What to work on: Rewrite all of the data below, replacing every "common name" with "vernacular name" and keeping everything else the same. Leave the pictures out of your answer.

Data in this exercise:

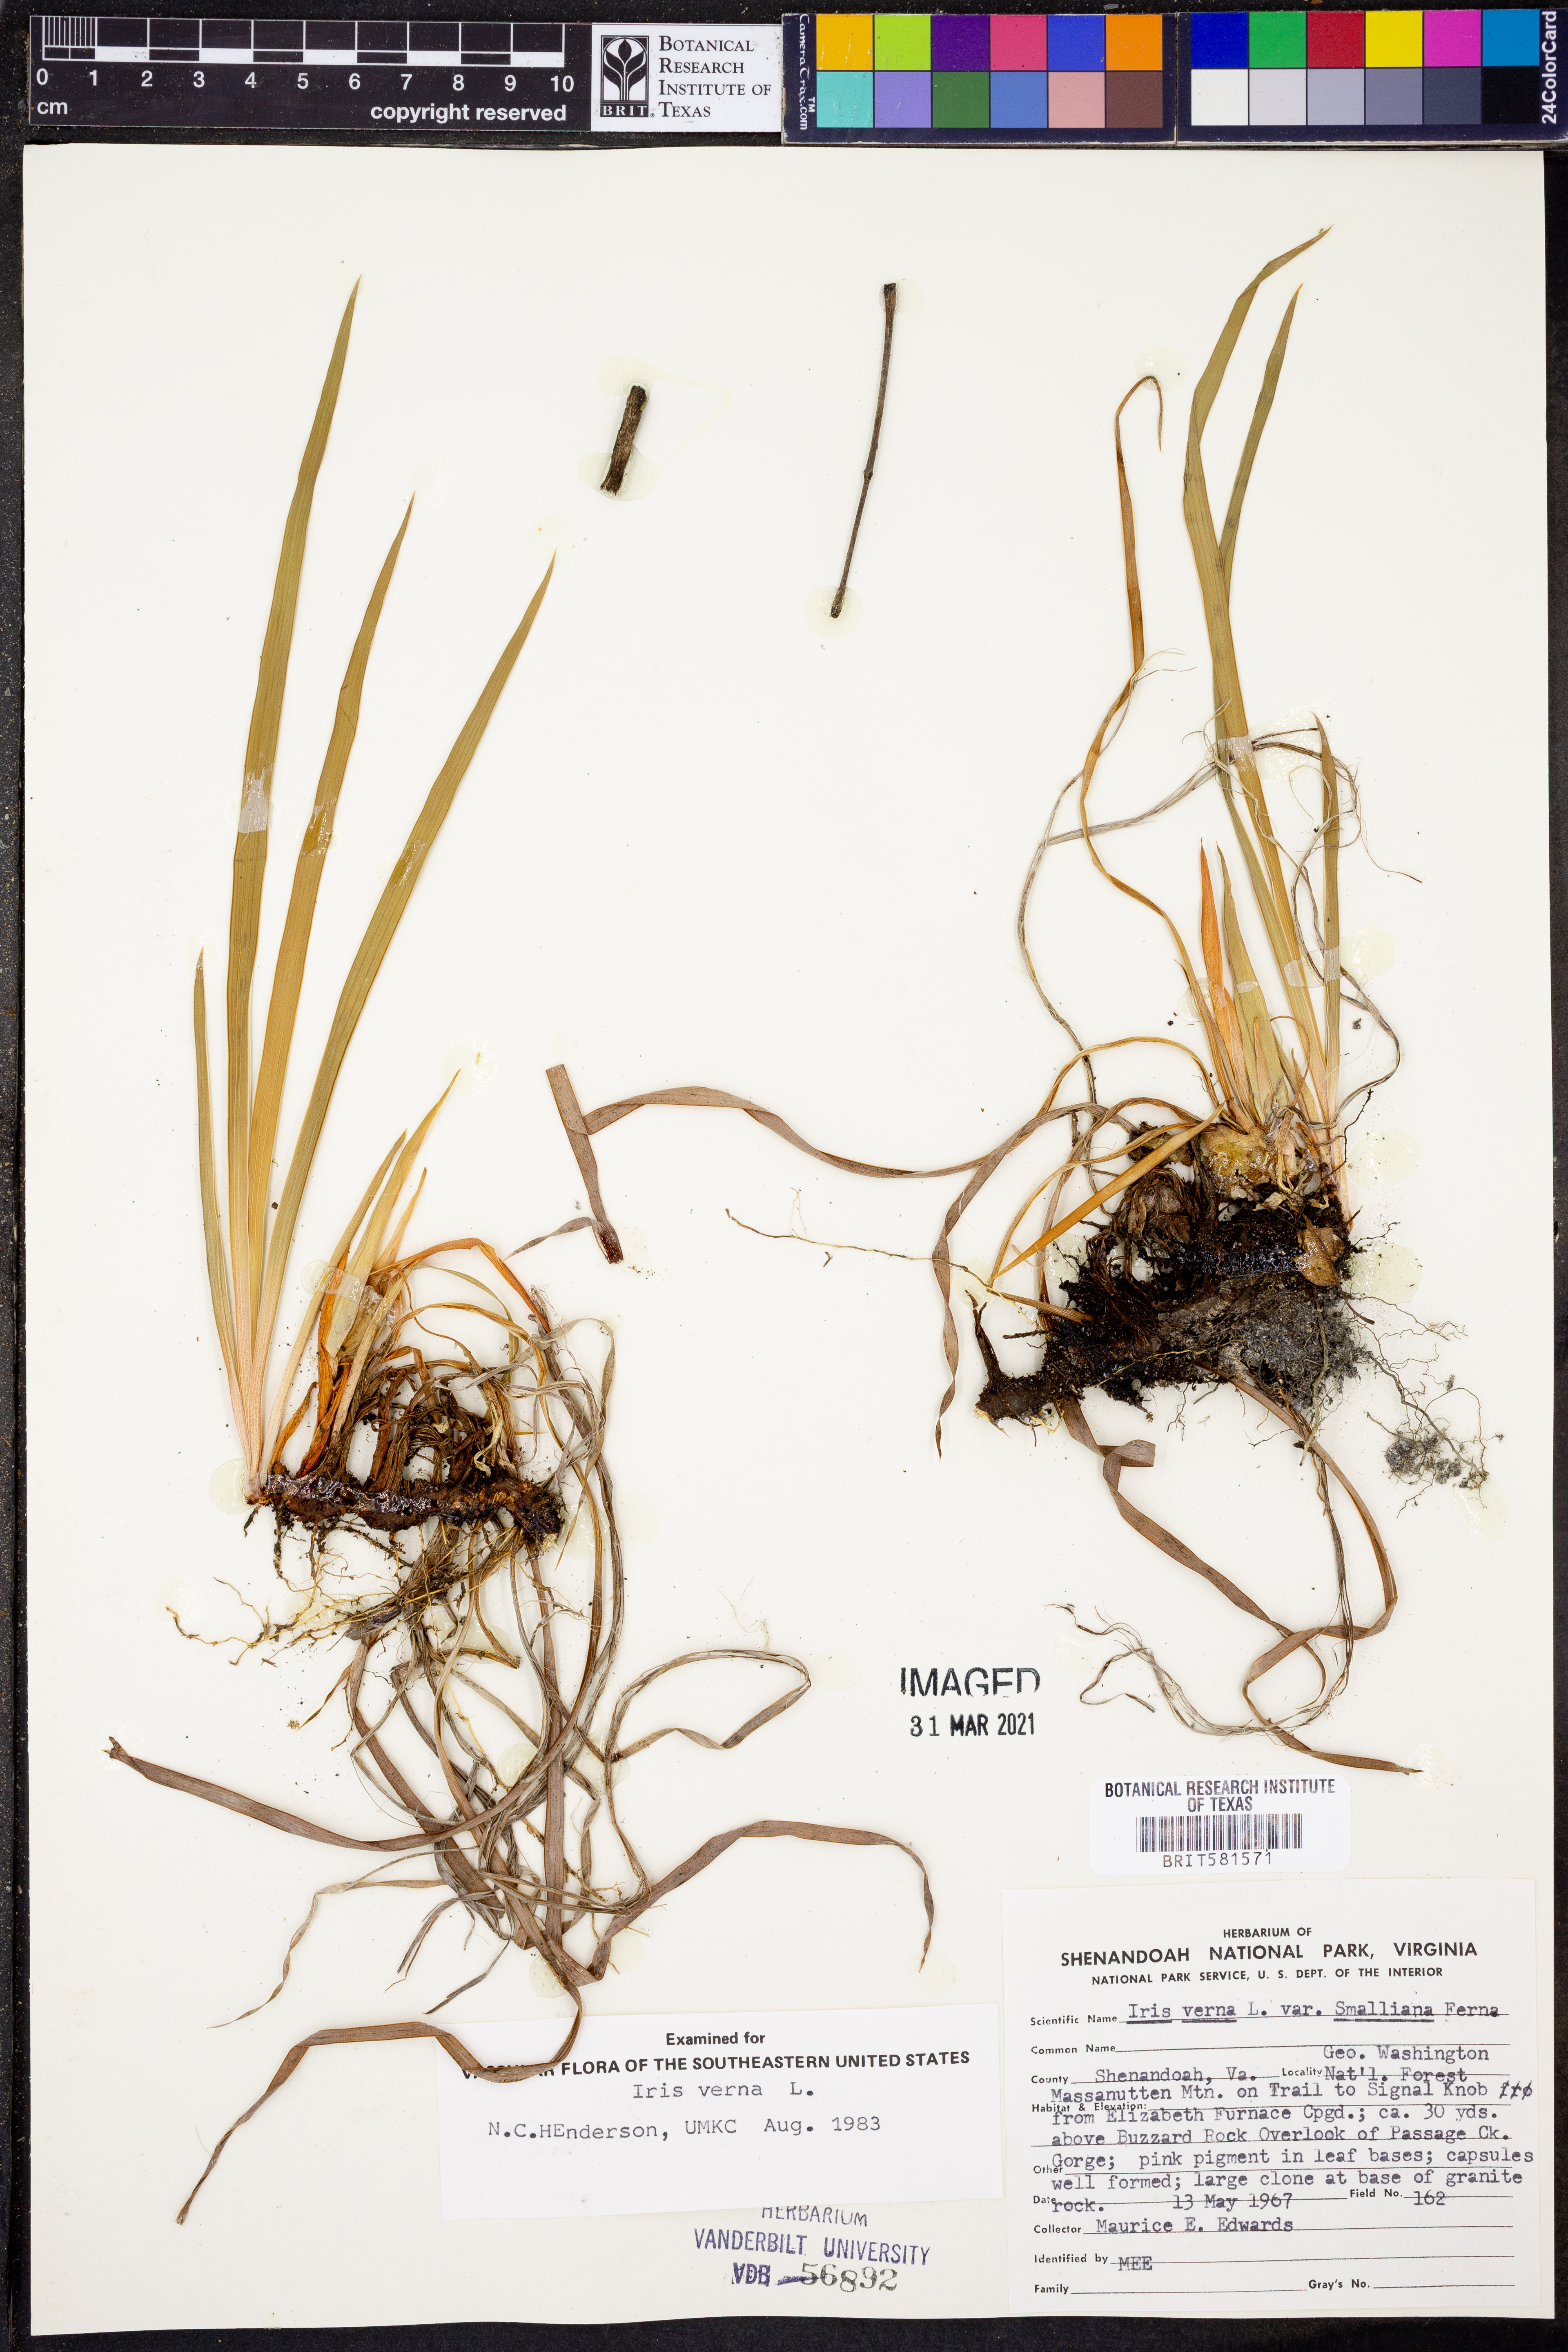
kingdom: Plantae
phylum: Tracheophyta
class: Liliopsida
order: Asparagales
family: Iridaceae
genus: Iris
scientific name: Iris verna
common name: Dwarf iris
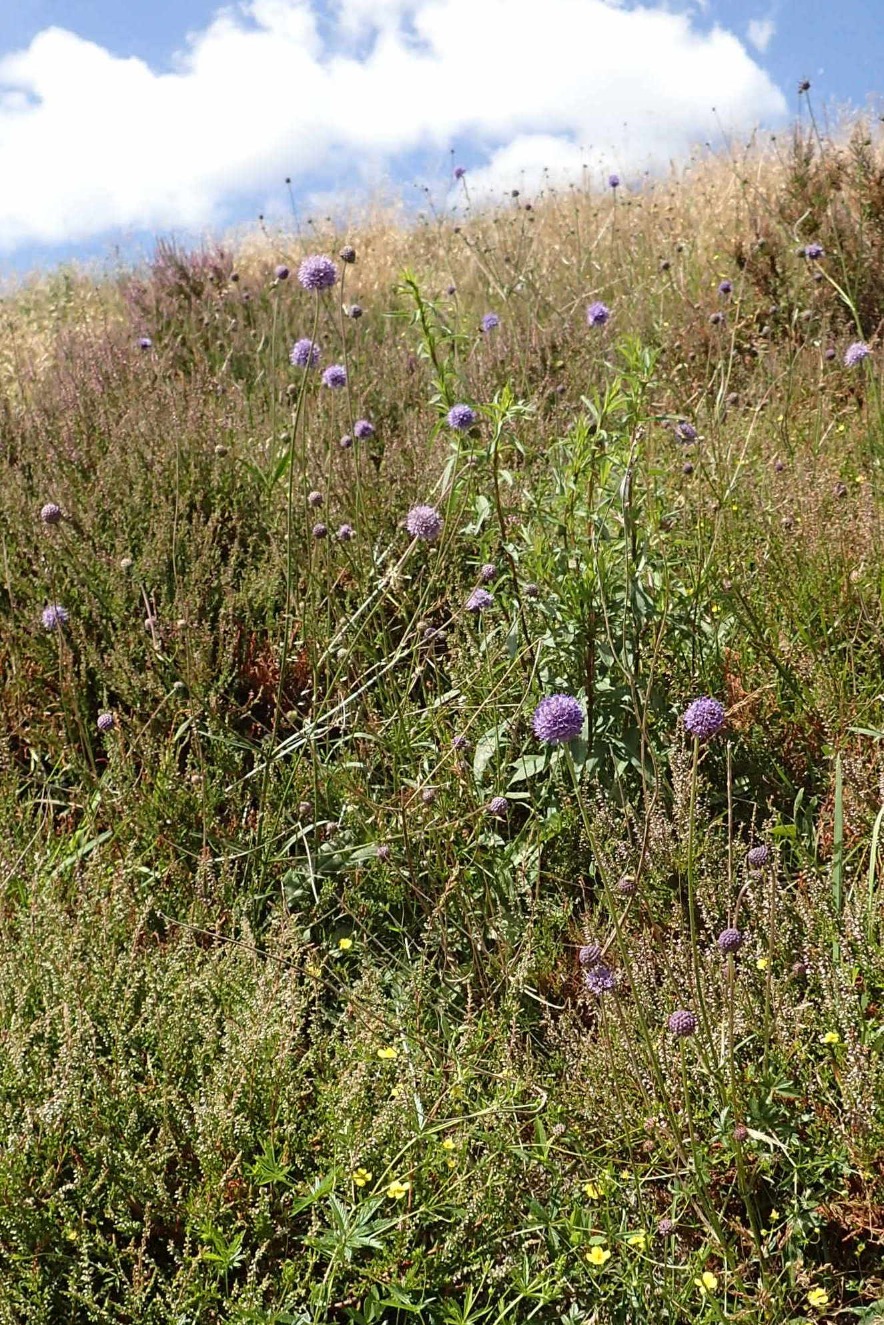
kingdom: Plantae
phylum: Tracheophyta
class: Magnoliopsida
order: Dipsacales
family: Caprifoliaceae
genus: Succisa
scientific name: Succisa pratensis
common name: Djævelsbid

Solution to this problem:
kingdom: Plantae
phylum: Tracheophyta
class: Liliopsida
order: Asparagales
family: Iridaceae
genus: Iris
scientific name: Iris verna
vernacular name: Dwarf iris
kingdom: Plantae
phylum: Tracheophyta
class: Magnoliopsida
order: Dipsacales
family: Caprifoliaceae
genus: Succisa
scientific name: Succisa pratensis
vernacular name: Djævelsbid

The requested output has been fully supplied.